Bagaimana CFRP lebih unggul dibandingkan merekatkan pelat baja ke soffit?

Berat dan korosi. CFRP memiliki densitas 1.5–1.6 g/cm³ dibandingkan baja yang 7.9 — sekitar seperlima — sehingga menambah beban mati yang dapat diabaikan, tidak memerlukan crane, dan tidak mengubah ruang bebas bawah. CFRP juga tidak berkorosi, sehingga menghindari mode kegagalan yang sering justru sedang Anda perbaiki, dan rasio creep-rupture lima puluh tahun karbon sebesar ~0.90 mendukung umur layan yang panjang.

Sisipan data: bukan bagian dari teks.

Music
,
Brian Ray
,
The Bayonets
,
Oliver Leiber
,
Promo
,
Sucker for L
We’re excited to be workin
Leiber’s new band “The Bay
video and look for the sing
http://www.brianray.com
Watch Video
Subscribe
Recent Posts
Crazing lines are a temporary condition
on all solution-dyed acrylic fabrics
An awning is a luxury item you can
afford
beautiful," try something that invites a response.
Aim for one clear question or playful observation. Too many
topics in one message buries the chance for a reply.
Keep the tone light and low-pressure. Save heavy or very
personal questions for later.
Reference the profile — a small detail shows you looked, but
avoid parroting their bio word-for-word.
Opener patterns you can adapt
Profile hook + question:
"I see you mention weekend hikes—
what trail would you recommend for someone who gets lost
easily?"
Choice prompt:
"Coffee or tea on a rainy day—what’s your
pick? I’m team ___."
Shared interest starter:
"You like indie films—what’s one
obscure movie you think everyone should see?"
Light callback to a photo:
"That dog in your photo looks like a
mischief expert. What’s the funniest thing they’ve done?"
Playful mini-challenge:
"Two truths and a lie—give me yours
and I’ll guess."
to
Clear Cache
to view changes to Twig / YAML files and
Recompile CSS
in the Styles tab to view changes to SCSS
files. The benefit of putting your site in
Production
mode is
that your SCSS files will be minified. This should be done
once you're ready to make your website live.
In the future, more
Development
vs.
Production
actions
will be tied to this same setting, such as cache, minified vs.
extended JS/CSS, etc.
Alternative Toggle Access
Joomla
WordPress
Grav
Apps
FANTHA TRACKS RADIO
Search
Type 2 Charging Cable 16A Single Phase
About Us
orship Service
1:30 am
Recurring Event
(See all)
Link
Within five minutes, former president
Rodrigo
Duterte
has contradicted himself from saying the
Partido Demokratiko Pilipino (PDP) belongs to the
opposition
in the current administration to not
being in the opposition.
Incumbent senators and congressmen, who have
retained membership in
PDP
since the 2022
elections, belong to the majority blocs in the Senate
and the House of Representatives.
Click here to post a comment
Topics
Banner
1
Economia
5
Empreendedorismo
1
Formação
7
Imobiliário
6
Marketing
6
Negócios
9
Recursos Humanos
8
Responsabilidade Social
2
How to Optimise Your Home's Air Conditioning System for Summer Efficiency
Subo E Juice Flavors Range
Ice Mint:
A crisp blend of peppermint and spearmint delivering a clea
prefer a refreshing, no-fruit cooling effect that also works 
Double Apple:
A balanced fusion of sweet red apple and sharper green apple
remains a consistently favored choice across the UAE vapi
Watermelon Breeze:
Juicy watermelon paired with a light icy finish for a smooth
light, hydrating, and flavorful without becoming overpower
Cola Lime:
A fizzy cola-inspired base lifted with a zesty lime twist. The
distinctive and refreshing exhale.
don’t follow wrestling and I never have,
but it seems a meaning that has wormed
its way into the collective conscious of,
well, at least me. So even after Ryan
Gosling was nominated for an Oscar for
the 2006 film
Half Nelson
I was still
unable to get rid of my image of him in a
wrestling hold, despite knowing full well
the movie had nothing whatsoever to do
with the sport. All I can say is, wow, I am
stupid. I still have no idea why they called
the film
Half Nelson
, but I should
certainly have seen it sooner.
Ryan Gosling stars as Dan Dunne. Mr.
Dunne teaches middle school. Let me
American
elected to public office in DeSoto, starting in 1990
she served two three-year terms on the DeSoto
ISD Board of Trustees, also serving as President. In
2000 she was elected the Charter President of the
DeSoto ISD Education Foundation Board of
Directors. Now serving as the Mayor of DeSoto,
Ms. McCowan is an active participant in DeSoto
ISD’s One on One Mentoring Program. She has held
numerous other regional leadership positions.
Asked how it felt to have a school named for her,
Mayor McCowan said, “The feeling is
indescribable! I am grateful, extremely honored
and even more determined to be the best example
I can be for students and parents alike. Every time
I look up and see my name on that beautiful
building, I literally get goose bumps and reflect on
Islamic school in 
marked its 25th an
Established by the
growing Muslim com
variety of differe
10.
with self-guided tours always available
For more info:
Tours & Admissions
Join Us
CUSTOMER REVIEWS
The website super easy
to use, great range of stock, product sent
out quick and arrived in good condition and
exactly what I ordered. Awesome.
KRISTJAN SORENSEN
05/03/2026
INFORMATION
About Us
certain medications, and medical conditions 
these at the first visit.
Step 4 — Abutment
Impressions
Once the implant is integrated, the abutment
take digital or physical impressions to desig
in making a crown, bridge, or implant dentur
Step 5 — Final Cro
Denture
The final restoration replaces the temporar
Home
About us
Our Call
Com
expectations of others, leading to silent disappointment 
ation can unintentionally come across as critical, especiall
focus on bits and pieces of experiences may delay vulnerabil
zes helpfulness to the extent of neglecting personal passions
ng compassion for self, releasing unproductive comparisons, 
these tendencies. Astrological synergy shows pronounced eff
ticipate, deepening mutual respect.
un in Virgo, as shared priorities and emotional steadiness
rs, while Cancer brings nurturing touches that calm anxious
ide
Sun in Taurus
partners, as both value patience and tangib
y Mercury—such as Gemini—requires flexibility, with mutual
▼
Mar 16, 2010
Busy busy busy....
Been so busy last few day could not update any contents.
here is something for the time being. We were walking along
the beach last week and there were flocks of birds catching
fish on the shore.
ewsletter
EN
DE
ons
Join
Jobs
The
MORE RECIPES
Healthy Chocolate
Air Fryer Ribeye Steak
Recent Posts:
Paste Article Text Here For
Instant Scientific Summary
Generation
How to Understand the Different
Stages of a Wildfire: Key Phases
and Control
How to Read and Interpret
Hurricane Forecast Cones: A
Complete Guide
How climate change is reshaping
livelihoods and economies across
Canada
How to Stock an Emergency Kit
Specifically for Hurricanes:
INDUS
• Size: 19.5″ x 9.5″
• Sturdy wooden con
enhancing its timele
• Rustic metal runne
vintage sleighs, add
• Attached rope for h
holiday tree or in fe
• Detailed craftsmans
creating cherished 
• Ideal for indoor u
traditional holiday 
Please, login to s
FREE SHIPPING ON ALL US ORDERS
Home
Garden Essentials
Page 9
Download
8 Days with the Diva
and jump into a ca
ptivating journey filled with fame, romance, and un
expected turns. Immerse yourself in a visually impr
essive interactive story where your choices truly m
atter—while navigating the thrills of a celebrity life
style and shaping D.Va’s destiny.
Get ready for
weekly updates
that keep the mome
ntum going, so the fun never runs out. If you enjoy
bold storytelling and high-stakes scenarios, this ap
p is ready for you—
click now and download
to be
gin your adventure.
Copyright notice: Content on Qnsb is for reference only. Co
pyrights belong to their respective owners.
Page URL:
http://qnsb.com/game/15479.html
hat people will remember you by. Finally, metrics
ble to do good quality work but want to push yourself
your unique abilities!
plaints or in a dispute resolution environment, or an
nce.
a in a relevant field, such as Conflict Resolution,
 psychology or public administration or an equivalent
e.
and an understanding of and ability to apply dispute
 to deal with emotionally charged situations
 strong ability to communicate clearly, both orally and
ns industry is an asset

FidStrong memproduksi pelat CFRP FSL dan fabric karbon FSC beserta epoksi saturasi dan perekat pelat yang sesuai dan dibutuhkan untuk retrofit jembatan, di bawah sistem ISO 9001, 14001, dan 45001. Nilai desain di sini mengikuti ACI 440.2R-17; peningkatan U-wrap dan angkur berasal dari uji gelagar AASHTO Type IV skala penuh. Konfirmasikan setiap nilai terhadap kode acuan yang berlaku dan desain dari insinyur jembatan yang berkualifikasi.